(Page excerpt)

If you read the title, you would know that this is the last post. If you didn’t read the title, now you know: This is the last post. It was fun while it lasted, but I am making an executive decision that Stuff GW People Like is now a thing of the past, much like Dell laptops and purple squeezable ketchup. Thanks for all participating in this large joke. Go Colonials.
Even though it’s only a week, spring break is the favorite break of GW students. If you just happen to be in Florida or Mexico, you will undoubtedly find yourself in the company of a fellow colonial. For GW girls, however, the week leading up to spring break is almost more exciting than the break itself because of two reasons: Bikini shopping and fake tanning. Every girl knows a strong foundation of a tan is really really important. It is also interesting to watch how the average food intake of a GW girl is cut in half so that she can look hot for all of the boyz at the pool. Unfortunately, all of the weight a GW girl sheds will be quickly gained back in margarita pounds. For all of the people who are just going home, how embarrassing! Have fun not getting tan.
“the originality of your website inspires me”
OMG guys Christian Lander, the author of Stuff White People Like, just submitted this to my inbox. The statement may be a little sarcastic, but Christian Lander is the inspiration for this blog… I hope he’s not mad that I totally copied his title.
The following complaints are either:
b) partially real
c) completely false, but totally plausible
“They put foam on my latte. I hate foam.”
“Where are all the straight boys?”
“Why hasn’t my package come yet? My new Hunter Rain boots are waiting. Package services is the worst.”
“Why won’t my parents buy me the new I-pad 2?”
“My bananas are rotten in my $4.00 breakfast sandwich. What is this, Africa?”(this is real btw).
“Why don’t we have trees or grass?”
“That dumb bitch drank all of my Vodka.”

(End Page excerpt)
(Data supplied)

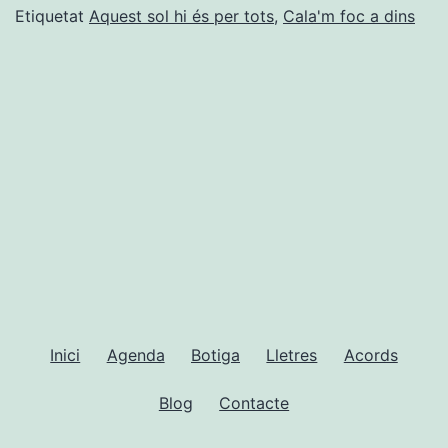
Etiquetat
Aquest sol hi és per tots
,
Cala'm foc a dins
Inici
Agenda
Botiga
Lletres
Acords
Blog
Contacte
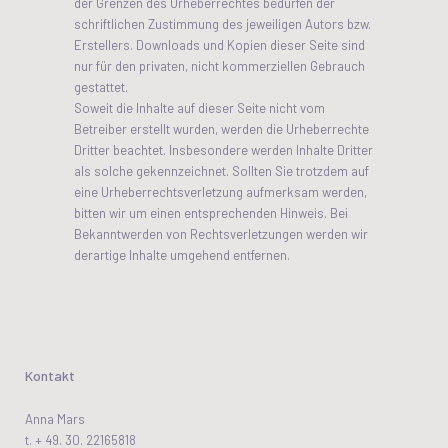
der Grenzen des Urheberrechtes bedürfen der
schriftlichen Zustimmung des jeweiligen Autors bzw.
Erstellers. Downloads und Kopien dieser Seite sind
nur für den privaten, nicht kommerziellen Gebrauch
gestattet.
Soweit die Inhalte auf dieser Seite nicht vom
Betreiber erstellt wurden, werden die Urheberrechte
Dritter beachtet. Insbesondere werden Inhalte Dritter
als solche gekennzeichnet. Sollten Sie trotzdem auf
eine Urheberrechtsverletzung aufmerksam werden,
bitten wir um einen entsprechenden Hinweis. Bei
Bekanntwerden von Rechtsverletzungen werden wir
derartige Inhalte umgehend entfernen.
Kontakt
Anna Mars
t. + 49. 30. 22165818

(End Data supplied)

_Apply what you read_
A. Answer these about the Stuff GW People Like blog text:
(i) What two things does the final post compare the blog to as things of the past?
(ii) What two reasons does the spring break post give for the week before the break being exciting for GW girls?
(iii) Who submitted the quote "the originality of your website inspires me"?
B. Proceed with the Stuff GW People Like blog text, picking up right after its last line.

_Task responses_
A.
(i) Dell laptops and purple squeezable ketchup.
(ii) Bikini shopping and fake tanning.
(iii) Christian Lander, the author of Stuff White People Like.

B.
“The walk to Georgetown is so long. Let’s get a cab.”
“I’m all out of San Pelligrino.”
“I have an 8:00 am class. This is the absolute worst.”
“I didn’t get the housing I wanted/deserved. Now I have to share my full kitchen/bathroom/living area. “
“Why is the motorcade so loud?”
“Why don’t we have a Hot Yoga studio on campus?”
“Why is the line at Starbucks so long? It’s not like they don’t know my order anyways.”
“I lost my blackberry! Wait, JK, it was in my Longchamp.”
At GW, study abroad is seen as the climax of one’s college career. Not going on study abroad is just embarrassing. Why wouldn’t you take the step to get out of the bubble that is GW and view the world and all it has to offer?! When a student is on their study abroad the first thing they do is start a blog. Starting a blog is important because you get to show people what a unique experience you are having, as if no one else in the world has ever been on a study abroad program before. While on study abroad, the student’s two main goals are to consume large amounts of alcohol and sex it up with natives of the country. The best thing about study abroad is that when the student returns to GW, they have become an expert about all things related to that culture such as food, local customs, fashion, etc. In addition, the student’s world view is now completely altered for life because they saw some poor people who looked really hungry. It seems like for some GW students, living in a foreign country for one semester is the equivalent of being born and raised there. They just totally get the plight of the common man. For some reason, this great knowledge of one culture can now extend to a knowledge of the entire world.
Regular Student: “This Pad Thai is really good.”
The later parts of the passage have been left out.